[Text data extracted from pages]
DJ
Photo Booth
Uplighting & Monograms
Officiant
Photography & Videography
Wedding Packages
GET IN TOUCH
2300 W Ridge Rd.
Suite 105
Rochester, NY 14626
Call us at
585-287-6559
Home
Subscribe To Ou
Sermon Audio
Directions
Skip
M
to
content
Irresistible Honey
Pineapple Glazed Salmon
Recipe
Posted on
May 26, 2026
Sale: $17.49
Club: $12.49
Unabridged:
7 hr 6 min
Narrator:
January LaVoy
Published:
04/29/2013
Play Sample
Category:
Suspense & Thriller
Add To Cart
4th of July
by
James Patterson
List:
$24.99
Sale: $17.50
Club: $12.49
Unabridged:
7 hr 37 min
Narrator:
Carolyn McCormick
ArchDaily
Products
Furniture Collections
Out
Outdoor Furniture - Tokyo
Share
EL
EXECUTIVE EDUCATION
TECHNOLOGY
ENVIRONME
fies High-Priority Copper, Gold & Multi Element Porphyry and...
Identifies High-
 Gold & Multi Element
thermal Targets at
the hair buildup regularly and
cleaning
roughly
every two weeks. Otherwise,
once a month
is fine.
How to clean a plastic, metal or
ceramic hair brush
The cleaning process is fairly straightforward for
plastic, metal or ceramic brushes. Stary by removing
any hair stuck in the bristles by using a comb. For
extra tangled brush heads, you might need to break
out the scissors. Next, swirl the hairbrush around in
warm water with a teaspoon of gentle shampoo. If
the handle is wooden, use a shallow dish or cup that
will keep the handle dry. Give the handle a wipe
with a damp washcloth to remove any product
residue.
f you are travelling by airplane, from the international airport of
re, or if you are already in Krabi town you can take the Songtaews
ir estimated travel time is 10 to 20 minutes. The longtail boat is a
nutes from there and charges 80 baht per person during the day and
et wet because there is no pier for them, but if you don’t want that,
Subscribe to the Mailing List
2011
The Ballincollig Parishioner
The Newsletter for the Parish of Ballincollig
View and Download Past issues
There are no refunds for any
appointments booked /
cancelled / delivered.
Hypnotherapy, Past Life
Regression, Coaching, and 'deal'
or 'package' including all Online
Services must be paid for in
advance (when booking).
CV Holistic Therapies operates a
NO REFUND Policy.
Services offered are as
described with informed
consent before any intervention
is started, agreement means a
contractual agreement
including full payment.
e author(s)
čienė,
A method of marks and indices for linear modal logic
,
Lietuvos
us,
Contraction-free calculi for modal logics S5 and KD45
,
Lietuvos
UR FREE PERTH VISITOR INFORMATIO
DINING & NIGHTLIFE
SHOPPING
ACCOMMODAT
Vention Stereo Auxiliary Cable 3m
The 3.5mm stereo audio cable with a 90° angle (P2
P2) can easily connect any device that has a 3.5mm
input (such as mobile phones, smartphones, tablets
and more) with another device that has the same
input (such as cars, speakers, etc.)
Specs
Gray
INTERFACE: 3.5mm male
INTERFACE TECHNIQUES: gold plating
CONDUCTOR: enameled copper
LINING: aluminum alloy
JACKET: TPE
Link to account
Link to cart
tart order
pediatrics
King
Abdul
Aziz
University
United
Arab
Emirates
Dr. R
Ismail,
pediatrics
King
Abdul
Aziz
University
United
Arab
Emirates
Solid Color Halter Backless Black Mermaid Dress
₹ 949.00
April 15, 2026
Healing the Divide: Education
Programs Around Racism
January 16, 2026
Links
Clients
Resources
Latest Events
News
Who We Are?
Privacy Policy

Description of the task:
Identify every line in the records above that contains the word "with", and copy each such line.

Written response:
warm water with a teaspoon of gentle shampoo. If
with a damp washcloth to remove any product
described with informed
The 3.5mm stereo audio cable with a 90° angle (P2
and more) with another device that has the same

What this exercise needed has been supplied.